[Human pose images with coordinates]
- Opening Delimiter -

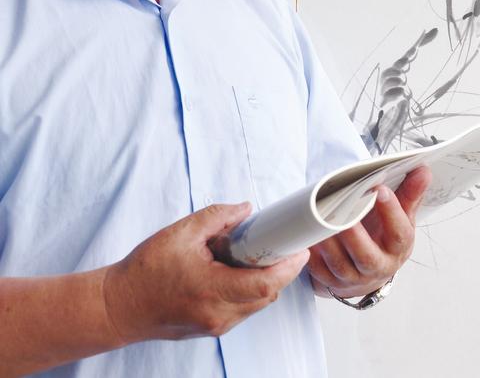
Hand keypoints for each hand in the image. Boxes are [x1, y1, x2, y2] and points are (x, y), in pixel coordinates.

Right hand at [102, 202, 308, 342]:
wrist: (120, 306)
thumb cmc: (145, 270)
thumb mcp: (181, 232)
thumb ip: (217, 217)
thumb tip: (245, 210)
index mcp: (211, 289)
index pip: (264, 284)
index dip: (288, 267)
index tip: (300, 249)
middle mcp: (218, 314)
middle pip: (266, 296)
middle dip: (281, 270)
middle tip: (284, 245)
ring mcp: (215, 326)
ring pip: (256, 304)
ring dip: (265, 280)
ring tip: (258, 253)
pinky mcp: (211, 328)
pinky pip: (242, 309)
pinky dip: (249, 289)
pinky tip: (239, 269)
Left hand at [307, 166, 430, 298]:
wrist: (370, 271)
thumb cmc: (385, 236)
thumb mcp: (402, 218)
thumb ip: (410, 194)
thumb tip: (423, 170)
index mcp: (398, 248)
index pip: (400, 233)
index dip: (391, 212)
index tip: (379, 189)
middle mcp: (379, 267)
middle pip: (367, 256)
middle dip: (355, 236)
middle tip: (342, 213)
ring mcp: (354, 277)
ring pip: (340, 266)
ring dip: (329, 245)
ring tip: (319, 223)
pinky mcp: (332, 283)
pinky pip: (320, 273)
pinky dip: (312, 258)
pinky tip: (307, 240)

- Closing Delimiter -

List every line in the records above that contains the word "pinky".

pinky mcp: (211, 328)
pinky pip: (242, 309)
pinky dip: (249, 289)
pinky tip: (239, 269)
pinky mcp: (332, 283)
pinky pip: (320, 273)
pinky dip: (312, 258)
pinky tip: (307, 240)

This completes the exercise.